DOCUMENT SECTION:
The sorting shootout: going around the comparison wall

The thesis#

std::sort is the default everyone reaches for, and it is rarely the actual winner. It's introsort under the hood, so it inherits the comparison lower bound — Ω(n log n) is a wall it can't climb. When your keys are fixed-width integers, you don't have to climb it. You go around it.

That's the whole post in one line. Radix sort is O(n · w/r) for w-bit keys at r bits per pass — not magic, just a different cost model that exploits a fact comparison sorts ignore. The interesting part is what that buys you, and where it costs you.

There's a second story riding alongside the first. Comparison sorts are sensitive to the shape of their input; radix is nearly blind to it. pdqsort detects sorted runs and few-unique-key inputs and sidesteps quicksort's worst case; std::sort is more uniform; radix doesn't care what order the data arrived in. On random input the comparison sorts cluster together. On structured input they fan out — and radix sits flat through all of it.

What the post will cover#

Three sort implementations on u32 keys, measured the same way every Crucible post measures: single isolated core, headless boot, turbo disabled, multiple outer repetitions.

1. std::sort — libstdc++ introsort. The baseline, and a perfectly good default.
2. pdqsort — pattern-defeating quicksort. The comparison sort that reads its input before it commits to a strategy.
3. Hand-rolled LSD radix — four 8-bit passes over the u32 keys. Rolled by hand so the simplifying assumptions are visible rather than buried in a library.

Two charts carry it. The first is a time-vs-N staircase across all three variants on random input, with the cache-tier band markers from the earlier demos — you can watch where the comparison sorts start paying for memory traffic and where radix's flat cost model pulls ahead. The second fixes a large N and sweeps the input distribution — random, sorted, reverse-sorted, few-unique, sawtooth — to show the comparison sorts spreading apart while radix holds a near-constant line.

What makes the post interesting#

The headline isn't "radix is faster." It loses at small N, and its advantage shrinks as key width grows (a u64 headline would be eight passes, not four). It's also the wrong tool the moment your keys aren't fixed-width integers — comparison sorts are the only general option there, which is exactly why std::sort deserves its place as the default.

The genuinely useful result is about the tail. Radix's runtime is essentially data-independent: it does the same work regardless of what the input looks like. So even where its median isn't the best, it can be the p99 win on a hot-path sort — the same median-vs-tail tension that ran through the SPSC and allocator posts, now showing up in a place most people never profile. If you sort on a latency-critical path and you've only ever looked at the average, this is the post that argues you're measuring the wrong number.

Expected to ship in June 2026.

DATA RECORDS:
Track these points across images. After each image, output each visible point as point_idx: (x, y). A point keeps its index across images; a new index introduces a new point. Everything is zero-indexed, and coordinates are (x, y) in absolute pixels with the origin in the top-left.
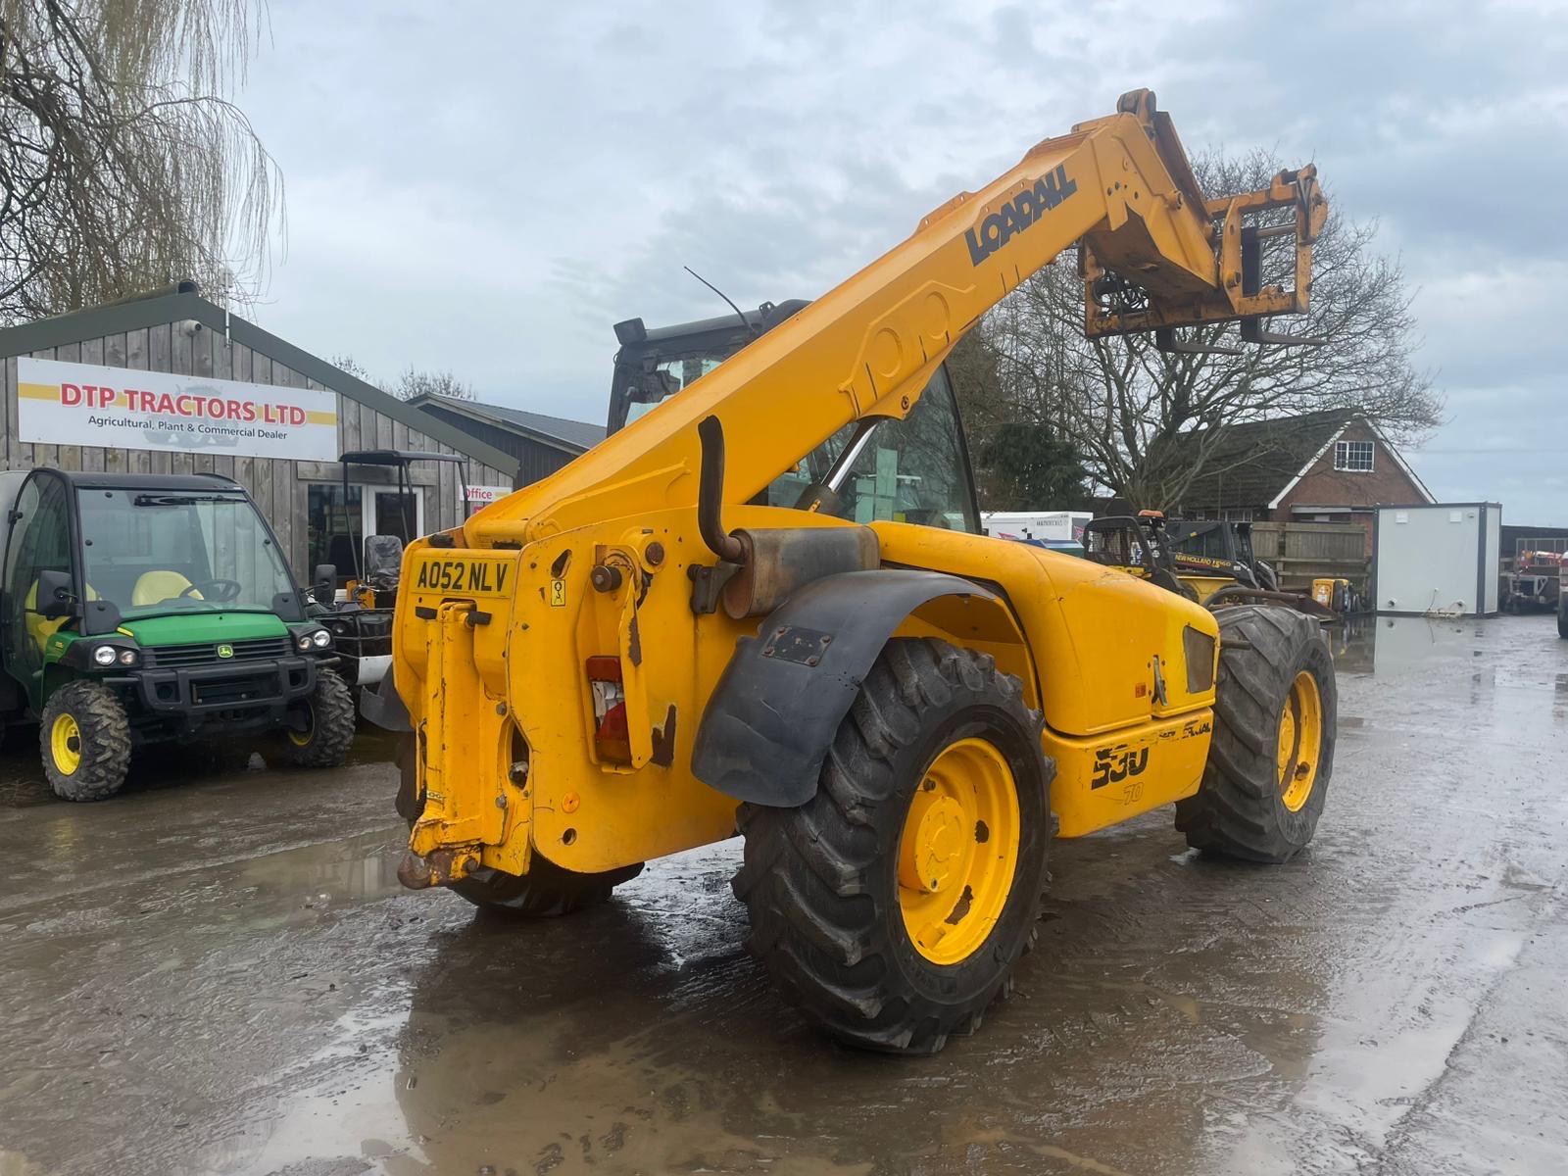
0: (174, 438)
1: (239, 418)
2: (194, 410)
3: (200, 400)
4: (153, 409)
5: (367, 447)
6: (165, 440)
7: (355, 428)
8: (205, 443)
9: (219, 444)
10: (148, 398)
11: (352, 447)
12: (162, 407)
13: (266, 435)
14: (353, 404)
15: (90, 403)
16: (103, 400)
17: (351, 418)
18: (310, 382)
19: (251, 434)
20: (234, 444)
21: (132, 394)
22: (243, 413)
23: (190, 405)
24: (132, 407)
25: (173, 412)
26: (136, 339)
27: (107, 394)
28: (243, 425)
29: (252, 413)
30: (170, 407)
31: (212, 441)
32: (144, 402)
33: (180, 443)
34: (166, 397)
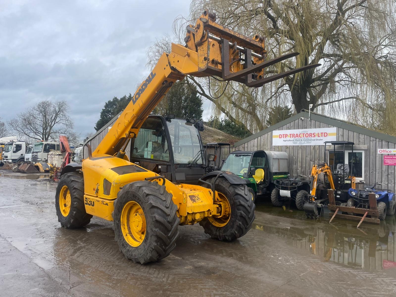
0: (298, 143)
1: (312, 137)
2: (302, 136)
3: (303, 134)
4: (294, 137)
5: (346, 140)
6: (296, 143)
7: (342, 136)
8: (304, 143)
9: (307, 143)
10: (294, 135)
11: (341, 140)
12: (296, 136)
13: (318, 140)
14: (342, 129)
15: (284, 138)
16: (286, 136)
17: (341, 133)
18: (330, 126)
19: (314, 140)
20: (310, 143)
21: (291, 134)
22: (313, 135)
23: (302, 135)
24: (291, 137)
25: (298, 137)
26: (292, 124)
27: (286, 135)
28: (313, 138)
29: (315, 135)
30: (298, 136)
31: (306, 142)
32: (293, 136)
33: (299, 144)
34: (297, 134)
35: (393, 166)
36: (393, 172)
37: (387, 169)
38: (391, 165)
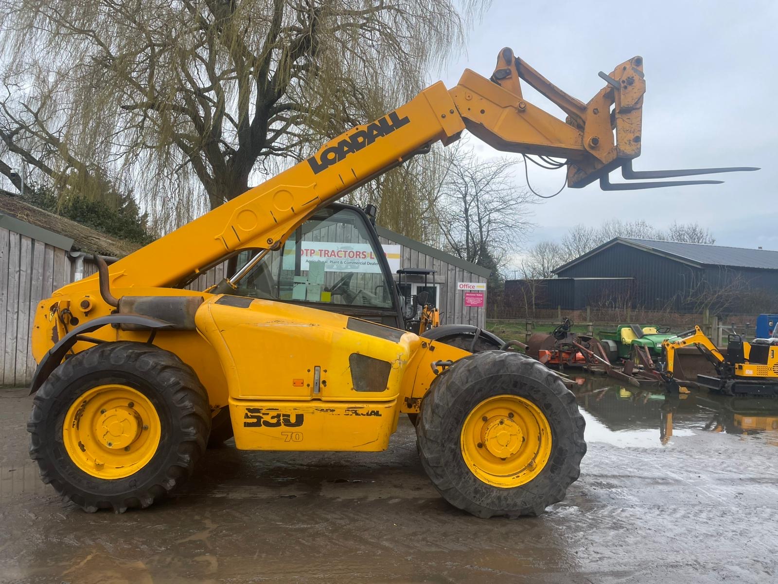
0: (335, 267)
1: (360, 257)
2: (343, 256)
3: (345, 252)
4: (328, 255)
5: (414, 267)
6: (332, 267)
7: (409, 259)
8: (346, 268)
9: (352, 268)
10: (327, 252)
11: (407, 266)
12: (331, 255)
13: (370, 264)
14: (408, 249)
15: (307, 255)
16: (311, 253)
17: (407, 255)
18: (390, 242)
19: (364, 264)
20: (357, 268)
21: (321, 251)
22: (362, 256)
23: (342, 254)
24: (321, 256)
25: (335, 256)
26: (324, 231)
27: (313, 252)
28: (361, 260)
29: (365, 255)
30: (334, 255)
31: (349, 267)
32: (325, 254)
33: (337, 269)
34: (333, 251)
35: (476, 308)
36: (476, 315)
37: (468, 312)
38: (474, 306)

WHAT YOU NEED TO DO:
Reproduce the sorting post between "1. std::sort —" and "a near-constant line.", inclusive, swapping "staircase" for "step chart".

RESPONSE AREA:
1. std::sort — libstdc++ introsort. The baseline, and a perfectly good default.
2. pdqsort — pattern-defeating quicksort. The comparison sort that reads its input before it commits to a strategy.
3. Hand-rolled LSD radix — four 8-bit passes over the u32 keys. Rolled by hand so the simplifying assumptions are visible rather than buried in a library.

Two charts carry it. The first is a time-vs-N step chart across all three variants on random input, with the cache-tier band markers from the earlier demos — you can watch where the comparison sorts start paying for memory traffic and where radix's flat cost model pulls ahead. The second fixes a large N and sweeps the input distribution — random, sorted, reverse-sorted, few-unique, sawtooth — to show the comparison sorts spreading apart while radix holds a near-constant line.